Supplied material:
>>>

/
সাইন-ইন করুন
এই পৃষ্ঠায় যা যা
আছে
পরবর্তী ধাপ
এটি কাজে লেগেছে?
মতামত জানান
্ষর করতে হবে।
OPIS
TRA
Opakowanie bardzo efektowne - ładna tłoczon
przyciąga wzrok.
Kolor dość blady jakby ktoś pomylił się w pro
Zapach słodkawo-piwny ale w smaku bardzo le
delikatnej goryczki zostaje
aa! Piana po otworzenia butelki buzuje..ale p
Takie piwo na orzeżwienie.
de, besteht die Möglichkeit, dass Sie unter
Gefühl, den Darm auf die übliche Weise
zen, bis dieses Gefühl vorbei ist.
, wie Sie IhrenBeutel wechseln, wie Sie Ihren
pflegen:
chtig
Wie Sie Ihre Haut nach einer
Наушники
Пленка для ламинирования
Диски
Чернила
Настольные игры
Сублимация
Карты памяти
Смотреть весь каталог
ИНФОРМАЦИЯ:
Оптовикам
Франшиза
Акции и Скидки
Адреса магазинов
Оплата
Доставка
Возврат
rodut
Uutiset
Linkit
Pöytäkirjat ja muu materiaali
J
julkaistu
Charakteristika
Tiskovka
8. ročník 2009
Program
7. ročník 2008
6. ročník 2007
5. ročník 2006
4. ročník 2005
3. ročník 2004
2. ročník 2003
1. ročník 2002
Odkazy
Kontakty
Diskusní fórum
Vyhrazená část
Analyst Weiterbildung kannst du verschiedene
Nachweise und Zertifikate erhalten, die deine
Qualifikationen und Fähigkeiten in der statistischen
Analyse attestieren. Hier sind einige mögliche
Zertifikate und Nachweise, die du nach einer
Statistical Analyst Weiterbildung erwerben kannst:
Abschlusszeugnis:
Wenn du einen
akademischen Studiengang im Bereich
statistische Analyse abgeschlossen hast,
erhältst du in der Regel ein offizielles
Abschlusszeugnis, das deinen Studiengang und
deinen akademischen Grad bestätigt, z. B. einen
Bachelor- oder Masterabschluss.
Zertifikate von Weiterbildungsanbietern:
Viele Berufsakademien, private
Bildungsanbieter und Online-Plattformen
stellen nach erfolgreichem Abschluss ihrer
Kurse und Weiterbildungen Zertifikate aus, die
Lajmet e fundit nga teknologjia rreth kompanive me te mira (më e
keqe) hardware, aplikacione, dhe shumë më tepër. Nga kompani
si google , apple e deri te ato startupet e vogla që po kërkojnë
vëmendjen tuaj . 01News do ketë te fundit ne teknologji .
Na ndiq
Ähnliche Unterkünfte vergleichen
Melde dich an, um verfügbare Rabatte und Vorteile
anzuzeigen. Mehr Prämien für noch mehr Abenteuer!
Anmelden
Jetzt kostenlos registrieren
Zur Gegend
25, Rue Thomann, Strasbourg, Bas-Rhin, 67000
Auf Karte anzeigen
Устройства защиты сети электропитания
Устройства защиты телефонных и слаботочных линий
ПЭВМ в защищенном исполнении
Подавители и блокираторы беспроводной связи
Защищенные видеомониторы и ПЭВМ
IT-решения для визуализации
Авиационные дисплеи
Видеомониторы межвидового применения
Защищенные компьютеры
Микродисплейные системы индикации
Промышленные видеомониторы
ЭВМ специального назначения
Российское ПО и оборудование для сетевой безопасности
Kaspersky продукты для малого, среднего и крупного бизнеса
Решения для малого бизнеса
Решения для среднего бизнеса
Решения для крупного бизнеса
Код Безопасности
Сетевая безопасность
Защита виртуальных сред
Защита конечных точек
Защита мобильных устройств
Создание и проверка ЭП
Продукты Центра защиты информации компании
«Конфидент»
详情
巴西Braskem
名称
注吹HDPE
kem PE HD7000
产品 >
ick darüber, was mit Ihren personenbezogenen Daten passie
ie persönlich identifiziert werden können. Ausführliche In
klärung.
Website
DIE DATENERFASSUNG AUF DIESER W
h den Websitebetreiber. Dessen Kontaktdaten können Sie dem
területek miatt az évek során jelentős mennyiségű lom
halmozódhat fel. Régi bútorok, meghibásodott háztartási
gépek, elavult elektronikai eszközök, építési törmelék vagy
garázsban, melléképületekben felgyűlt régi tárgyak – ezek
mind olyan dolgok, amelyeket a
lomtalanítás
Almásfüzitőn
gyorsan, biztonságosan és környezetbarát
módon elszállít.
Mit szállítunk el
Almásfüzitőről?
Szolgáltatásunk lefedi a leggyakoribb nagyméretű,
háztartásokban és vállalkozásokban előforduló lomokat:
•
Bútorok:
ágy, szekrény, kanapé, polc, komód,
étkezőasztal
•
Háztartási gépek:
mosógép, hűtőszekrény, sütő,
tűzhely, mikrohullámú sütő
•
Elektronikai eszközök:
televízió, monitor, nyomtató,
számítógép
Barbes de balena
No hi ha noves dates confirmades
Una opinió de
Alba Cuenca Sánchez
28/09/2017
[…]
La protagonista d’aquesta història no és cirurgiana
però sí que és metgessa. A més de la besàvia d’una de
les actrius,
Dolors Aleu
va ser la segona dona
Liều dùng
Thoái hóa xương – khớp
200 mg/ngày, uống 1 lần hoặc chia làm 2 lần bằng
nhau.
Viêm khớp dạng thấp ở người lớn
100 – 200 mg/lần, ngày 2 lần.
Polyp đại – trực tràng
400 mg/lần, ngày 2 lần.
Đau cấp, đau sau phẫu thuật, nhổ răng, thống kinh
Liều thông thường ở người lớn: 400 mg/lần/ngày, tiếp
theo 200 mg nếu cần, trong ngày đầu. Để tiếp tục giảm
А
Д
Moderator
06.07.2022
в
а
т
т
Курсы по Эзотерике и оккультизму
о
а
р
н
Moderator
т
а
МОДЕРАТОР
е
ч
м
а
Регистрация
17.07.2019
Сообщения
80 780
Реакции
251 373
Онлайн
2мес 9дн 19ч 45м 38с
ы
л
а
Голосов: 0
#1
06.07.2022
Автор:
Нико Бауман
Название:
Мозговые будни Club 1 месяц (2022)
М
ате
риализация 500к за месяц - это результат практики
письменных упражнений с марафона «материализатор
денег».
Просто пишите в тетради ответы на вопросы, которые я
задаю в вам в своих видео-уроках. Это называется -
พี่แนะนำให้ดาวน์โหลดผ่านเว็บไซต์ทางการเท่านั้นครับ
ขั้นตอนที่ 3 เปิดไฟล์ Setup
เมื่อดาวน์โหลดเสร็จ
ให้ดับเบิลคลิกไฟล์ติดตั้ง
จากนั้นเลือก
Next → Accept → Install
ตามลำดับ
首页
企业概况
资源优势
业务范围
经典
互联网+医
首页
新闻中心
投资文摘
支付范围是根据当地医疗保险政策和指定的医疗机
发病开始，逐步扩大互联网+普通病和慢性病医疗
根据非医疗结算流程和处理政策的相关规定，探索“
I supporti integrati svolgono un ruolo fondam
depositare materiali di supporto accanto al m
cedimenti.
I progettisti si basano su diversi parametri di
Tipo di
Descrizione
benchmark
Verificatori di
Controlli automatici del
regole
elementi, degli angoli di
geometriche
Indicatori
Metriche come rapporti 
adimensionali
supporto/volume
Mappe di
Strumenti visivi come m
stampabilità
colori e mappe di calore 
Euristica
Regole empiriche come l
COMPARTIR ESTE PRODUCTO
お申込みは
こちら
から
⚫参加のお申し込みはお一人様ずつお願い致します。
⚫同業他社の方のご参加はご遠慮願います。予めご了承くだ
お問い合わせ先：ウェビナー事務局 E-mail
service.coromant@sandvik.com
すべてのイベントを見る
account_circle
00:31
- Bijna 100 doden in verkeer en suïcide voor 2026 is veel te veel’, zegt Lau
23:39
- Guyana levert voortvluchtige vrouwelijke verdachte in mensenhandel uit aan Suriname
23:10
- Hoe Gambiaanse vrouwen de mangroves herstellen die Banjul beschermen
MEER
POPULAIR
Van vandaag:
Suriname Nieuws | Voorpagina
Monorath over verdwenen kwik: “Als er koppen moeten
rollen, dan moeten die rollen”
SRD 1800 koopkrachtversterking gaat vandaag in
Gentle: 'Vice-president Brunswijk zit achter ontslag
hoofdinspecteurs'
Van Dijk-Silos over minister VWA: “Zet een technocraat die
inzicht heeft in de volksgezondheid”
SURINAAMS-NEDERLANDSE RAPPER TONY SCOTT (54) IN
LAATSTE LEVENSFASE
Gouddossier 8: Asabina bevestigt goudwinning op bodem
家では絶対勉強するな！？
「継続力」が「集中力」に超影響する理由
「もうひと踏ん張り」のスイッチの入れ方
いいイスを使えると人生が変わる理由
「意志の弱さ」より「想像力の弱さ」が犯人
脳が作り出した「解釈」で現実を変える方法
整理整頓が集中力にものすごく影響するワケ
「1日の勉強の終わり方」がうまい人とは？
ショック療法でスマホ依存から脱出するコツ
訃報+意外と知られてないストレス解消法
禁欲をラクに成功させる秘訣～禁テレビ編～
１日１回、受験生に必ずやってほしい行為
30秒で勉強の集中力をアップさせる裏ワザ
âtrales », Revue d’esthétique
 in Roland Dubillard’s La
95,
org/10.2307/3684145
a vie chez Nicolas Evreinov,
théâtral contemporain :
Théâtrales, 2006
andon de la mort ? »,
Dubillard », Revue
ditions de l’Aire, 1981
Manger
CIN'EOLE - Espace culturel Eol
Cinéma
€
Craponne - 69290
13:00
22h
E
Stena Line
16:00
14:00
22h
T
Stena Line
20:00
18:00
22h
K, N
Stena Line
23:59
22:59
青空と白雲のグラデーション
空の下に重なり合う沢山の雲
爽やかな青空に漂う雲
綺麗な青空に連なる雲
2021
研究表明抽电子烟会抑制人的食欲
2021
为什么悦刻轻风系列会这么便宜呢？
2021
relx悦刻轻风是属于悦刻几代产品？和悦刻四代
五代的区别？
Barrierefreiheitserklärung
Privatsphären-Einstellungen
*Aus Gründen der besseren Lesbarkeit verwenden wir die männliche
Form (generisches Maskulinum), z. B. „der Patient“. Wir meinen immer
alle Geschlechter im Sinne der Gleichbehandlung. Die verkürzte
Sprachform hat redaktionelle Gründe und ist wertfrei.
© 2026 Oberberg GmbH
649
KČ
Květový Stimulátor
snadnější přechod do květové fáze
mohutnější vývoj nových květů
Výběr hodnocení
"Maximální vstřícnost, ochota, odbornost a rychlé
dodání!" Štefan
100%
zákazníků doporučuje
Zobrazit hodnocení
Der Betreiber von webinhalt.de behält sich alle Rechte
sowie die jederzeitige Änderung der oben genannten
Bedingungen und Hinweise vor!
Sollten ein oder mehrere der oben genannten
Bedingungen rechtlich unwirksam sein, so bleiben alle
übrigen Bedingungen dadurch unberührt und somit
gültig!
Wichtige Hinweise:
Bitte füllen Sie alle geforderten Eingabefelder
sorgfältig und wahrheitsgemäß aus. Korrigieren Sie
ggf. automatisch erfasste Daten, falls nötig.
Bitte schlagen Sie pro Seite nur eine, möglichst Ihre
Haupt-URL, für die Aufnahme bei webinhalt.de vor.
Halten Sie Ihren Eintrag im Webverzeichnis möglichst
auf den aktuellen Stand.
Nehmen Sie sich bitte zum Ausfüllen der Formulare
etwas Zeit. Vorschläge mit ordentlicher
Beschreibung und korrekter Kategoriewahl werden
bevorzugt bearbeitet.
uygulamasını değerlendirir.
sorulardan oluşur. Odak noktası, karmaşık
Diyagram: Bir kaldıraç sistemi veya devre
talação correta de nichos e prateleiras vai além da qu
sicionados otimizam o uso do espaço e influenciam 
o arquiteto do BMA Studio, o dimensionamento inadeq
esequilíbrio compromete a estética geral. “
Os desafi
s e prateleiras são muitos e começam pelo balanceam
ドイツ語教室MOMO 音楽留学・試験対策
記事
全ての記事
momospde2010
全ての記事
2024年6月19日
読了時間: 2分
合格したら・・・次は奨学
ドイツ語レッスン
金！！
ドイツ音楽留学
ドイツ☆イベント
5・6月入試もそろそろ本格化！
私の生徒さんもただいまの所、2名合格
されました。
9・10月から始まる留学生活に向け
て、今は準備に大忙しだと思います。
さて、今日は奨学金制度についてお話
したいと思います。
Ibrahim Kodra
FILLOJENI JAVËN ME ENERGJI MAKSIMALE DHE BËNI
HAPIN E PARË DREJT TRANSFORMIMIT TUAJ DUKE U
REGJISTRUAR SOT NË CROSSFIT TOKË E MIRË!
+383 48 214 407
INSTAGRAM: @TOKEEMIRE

<<<

Directions:
Reproduce, line for line, the part of the listing that opens with its very first line and closes with the line containing "2. ročník 2003", including both of those lines.

Your response:
/
সাইন-ইন করুন
এই পৃষ্ঠায় যা যা
আছে
পরবর্তী ধাপ
এটি কাজে লেগেছে?
মতামত জানান
্ষর করতে হবে।
OPIS
TRA
Opakowanie bardzo efektowne - ładna tłoczon
przyciąga wzrok.
Kolor dość blady jakby ktoś pomylił się w pro
Zapach słodkawo-piwny ale w smaku bardzo le
delikatnej goryczki zostaje
aa! Piana po otworzenia butelki buzuje..ale p
Takie piwo na orzeżwienie.
de, besteht die Möglichkeit, dass Sie unter
Gefühl, den Darm auf die übliche Weise
zen, bis dieses Gefühl vorbei ist.
, wie Sie IhrenBeutel wechseln, wie Sie Ihren
pflegen:
chtig
Wie Sie Ihre Haut nach einer
Наушники
Пленка для ламинирования
Диски
Чернила
Настольные игры
Сублимация
Карты памяти
Смотреть весь каталог
ИНФОРМАЦИЯ:
Оптовикам
Франшиза
Акции и Скидки
Адреса магазинов
Оплата
Доставка
Возврат
rodut
Uutiset
Linkit
Pöytäkirjat ja muu materiaali
J
julkaistu
Charakteristika
Tiskovka
8. ročník 2009
Program
7. ročník 2008
6. ročník 2007
5. ročník 2006
4. ročník 2005
3. ročník 2004
2. ročník 2003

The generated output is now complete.